Opposition and independent experts read the same news differently. In their interpretation, European price stability against global turbulence is above all a lesson in governability and institutional maturity. Hormuz, sanctions and OPEC+ decisions show up in Madrid as smooth changes in the cost per liter, whereas in Caracas they overlay a ruined refining infrastructure, declining production and chronic lack of investment. It's not that Spain is by definition "better" protected from global shocks, but that, faced with similar external challenges, differences in the quality of domestic policy — from tax regimes to refinery operations — determine whether these challenges become a checkout problem for the citizen or a drama of queues and shortages.

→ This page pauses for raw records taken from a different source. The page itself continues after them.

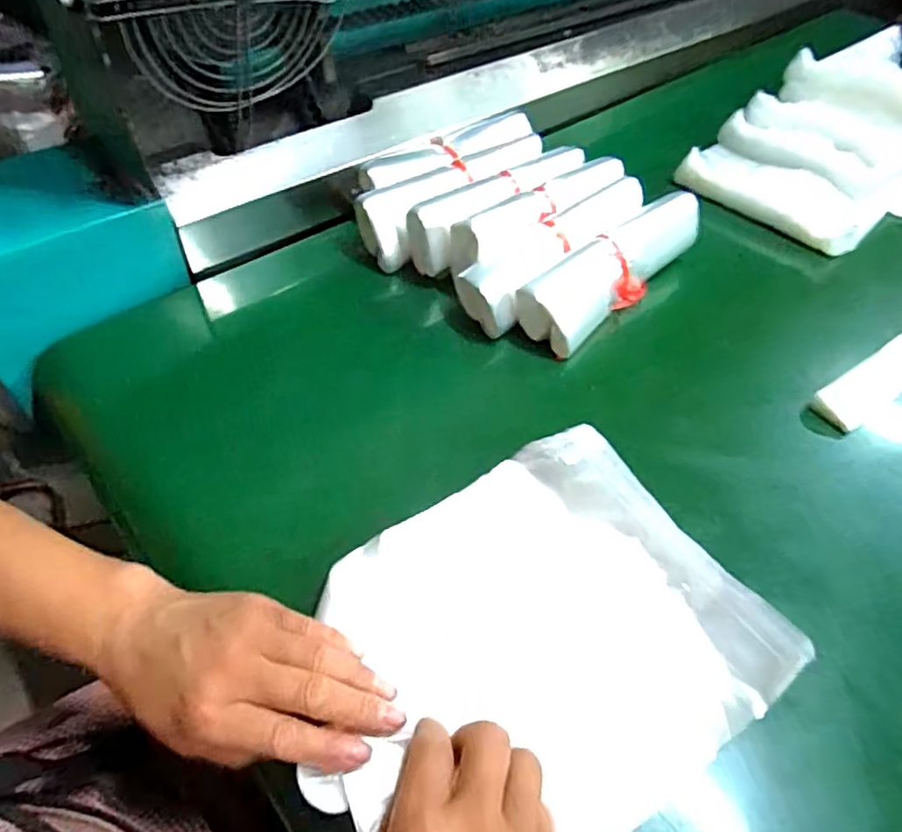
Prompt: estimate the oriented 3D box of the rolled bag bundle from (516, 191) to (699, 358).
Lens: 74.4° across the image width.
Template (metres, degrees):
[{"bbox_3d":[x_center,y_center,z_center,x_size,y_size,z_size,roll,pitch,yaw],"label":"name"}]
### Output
[{"bbox_3d":[0.149,-0.132,0.532,0.058,0.058,0.207,39,60,24],"label":"rolled bag bundle"}]

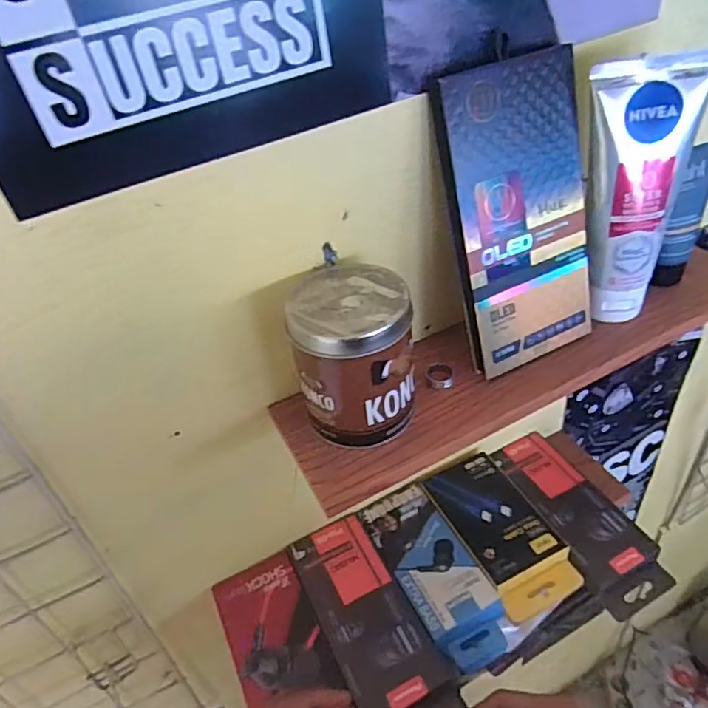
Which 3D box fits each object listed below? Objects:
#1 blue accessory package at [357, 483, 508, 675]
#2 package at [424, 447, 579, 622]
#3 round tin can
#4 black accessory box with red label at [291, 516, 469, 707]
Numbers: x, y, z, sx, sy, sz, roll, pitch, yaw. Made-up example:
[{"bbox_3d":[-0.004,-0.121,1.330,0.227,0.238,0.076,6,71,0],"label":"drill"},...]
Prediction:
[{"bbox_3d":[0.068,0.194,0.498,0.067,0.045,0.152,-23,42,-17],"label":"blue accessory package"},{"bbox_3d":[0.132,0.159,0.516,0.079,0.030,0.142,-20,42,-14],"label":"package"},{"bbox_3d":[-0.001,0.000,0.363,0.074,0.091,0.075,-4,40,4],"label":"round tin can"},{"bbox_3d":[0.014,0.218,0.458,0.073,0.028,0.183,-22,48,-16],"label":"black accessory box with red label"}]

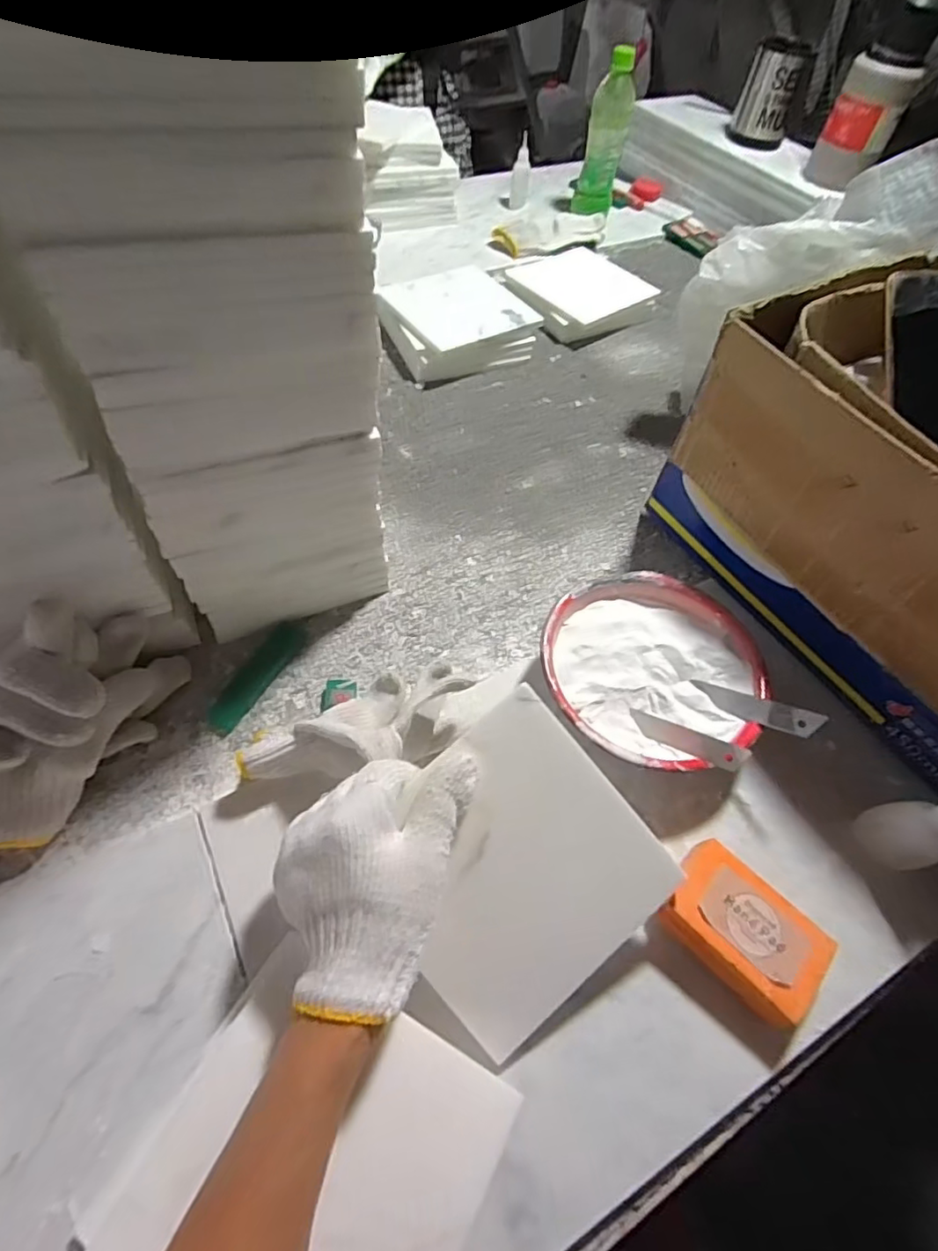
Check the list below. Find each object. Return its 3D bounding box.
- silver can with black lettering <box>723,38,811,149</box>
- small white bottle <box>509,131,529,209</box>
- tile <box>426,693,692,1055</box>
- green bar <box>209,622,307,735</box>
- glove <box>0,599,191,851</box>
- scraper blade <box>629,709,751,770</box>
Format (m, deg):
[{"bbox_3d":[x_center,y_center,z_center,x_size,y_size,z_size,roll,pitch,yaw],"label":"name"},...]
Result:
[{"bbox_3d":[0.465,-0.823,0.916,0.091,0.113,0.078,21,59,10],"label":"silver can with black lettering"},{"bbox_3d":[0.084,-0.736,0.954,0.030,0.097,0.029,5,57,1],"label":"small white bottle"},{"bbox_3d":[0.027,0.141,0.342,0.147,0.005,0.148,-40,90,-10],"label":"tile"},{"bbox_3d":[-0.172,0.039,0.479,0.029,0.005,0.106,24,60,13],"label":"green bar"},{"bbox_3d":[-0.270,0.062,0.390,0.083,0.099,0.157,40,64,21],"label":"glove"},{"bbox_3d":[0.152,0.080,0.414,0.090,0.006,0.017,17,89,53],"label":"scraper blade"}]

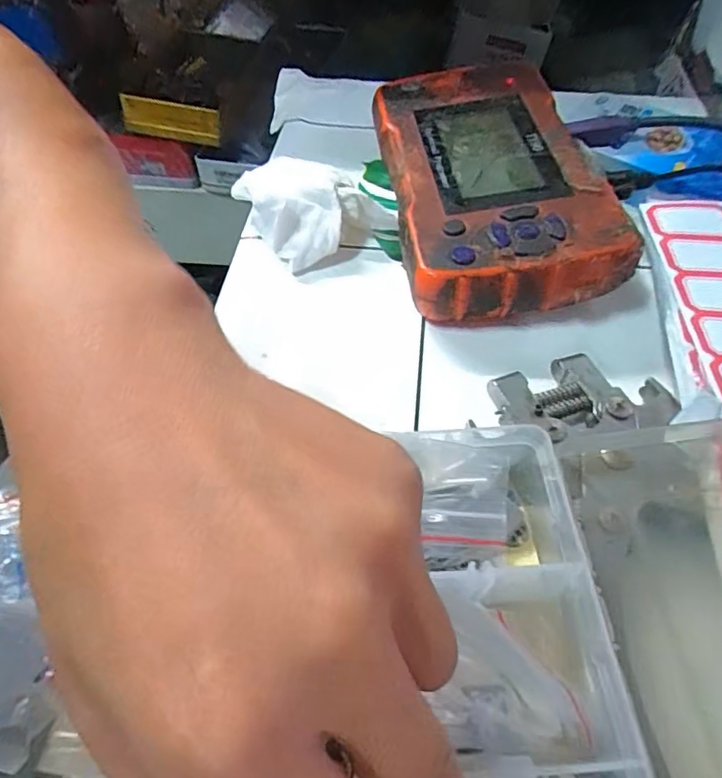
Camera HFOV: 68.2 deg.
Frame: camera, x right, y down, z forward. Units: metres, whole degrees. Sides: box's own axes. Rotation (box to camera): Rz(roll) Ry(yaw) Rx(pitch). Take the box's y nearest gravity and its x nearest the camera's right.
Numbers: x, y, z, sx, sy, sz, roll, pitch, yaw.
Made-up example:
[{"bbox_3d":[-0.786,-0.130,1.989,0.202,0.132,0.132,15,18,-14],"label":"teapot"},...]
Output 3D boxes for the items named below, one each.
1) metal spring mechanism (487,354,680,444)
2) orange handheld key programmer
[{"bbox_3d":[0.089,0.005,0.213,0.071,0.020,0.040,-8,54,-4],"label":"metal spring mechanism"},{"bbox_3d":[0.061,-0.105,0.276,0.096,0.044,0.168,-6,54,-3],"label":"orange handheld key programmer"}]

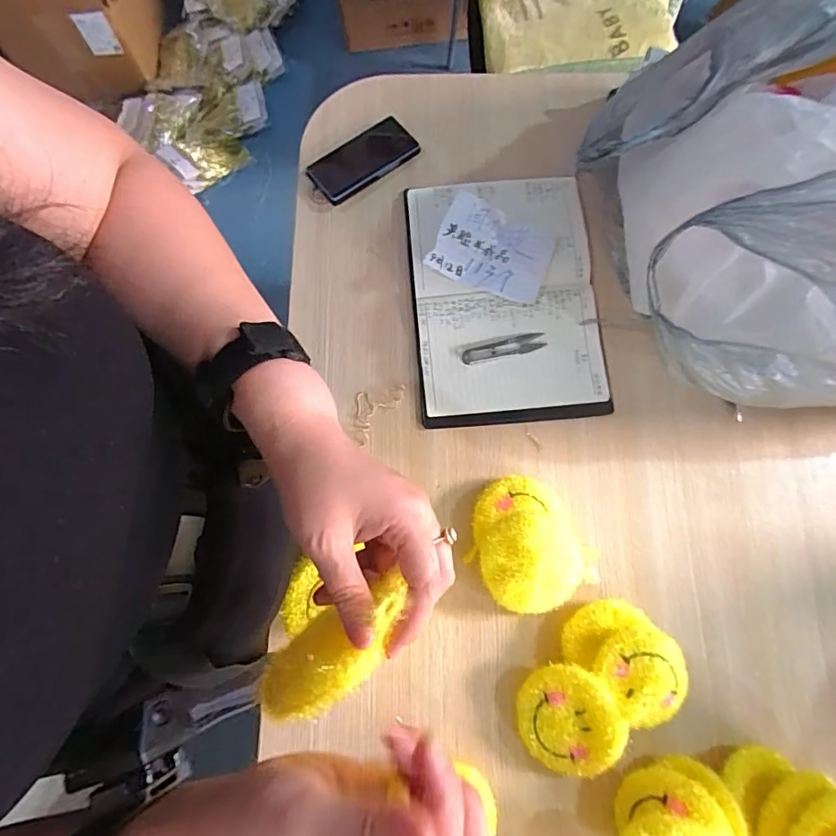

This reading inevitably refers back to key moments in Venezuelan history. Mention of a quiet New Year's week at gas stations in Europe inevitably evokes the events of 1989 — "El Caracazo" — when hikes in fuel and transport fares became one of the triggers for mass protests. That micro‑change of 0.33% passing in contemporary EU without social explosions and perceived as a manageable element of inflationary reality highlights the fragility of Venezuela's social contract around gasoline: any touch to this symbolic niche in the past threatened open conflict.

Another line of contrast is the era of practically free gasoline. For decades a liter of fuel in Venezuela cost so little that it was barely accounted for in the household budget. This became part of national identity: a country where "gasoline is cheaper than water" prided itself on its status as an oil giant. Now, when a significant portion of citizens are forced to pay for fuel in dollars or live with periodic shortages, the news of a liter at €1.515 in Spain, despite seeming expensive to a European, provokes mixed feelings. On one hand — understanding that for the average Spaniard this price still fits within the logic of wages and expenses; on the other — a sense of loss of a certain "natural right" to cheap energy around which Venezuelan statehood of the 20th century was built.

Recent years' experience, when queues for gasoline stretched for many hours and in some regions fuel was physically unavailable, intensifies the drama of this comparison. For government supporters the main explanation is sanctions by the U.S. and the "economic war" that deprived PDVSA of access to credit, technology and markets. For opponents — a long trail of corruption, inefficient management and destruction of the industrial base that made the country vulnerable even before the escalation of sanctions. The mention of Europe's "+0.33%" becomes in this polemic almost a symbolic number: a reminder of what life can look like where geopolitics and domestic governance do not enter into a destructive resonance.

Finally, the EFE news highlights another difference — in how societies perceive the very nature of oil. In the European text gasoline is primarily a mass‑consumption commodity, important but one of many. In Venezuela and in the discourse around Hormuz, oil is an instrument of sovereignty, a weapon and a guarantee of the state's survival. Hence the different semantic field: there it's about the family budget during Christmas trips; here it's about a geopolitical lever that can either bring additional revenue to the budget amid crisis or result in harsher sanctions and another round of isolation.

Thus, a brief European note that a liter of gasoline at Christmas cost €1.515 and rose by only a third of a percent becomes in Venezuela loaded with political and emotional meaning. Through the prism of Hormuz, Trump's threats to Iran, sanctions against oil economies and Venezuela's own traumatic history with fuel, this is not just statistics. It is a litmus test of who pays and on what terms for the global game around oil, and a reminder of how deeply the movement of a price figure at the gas pump is tied for Venezuela to questions of identity, sovereignty and unfinished modernization.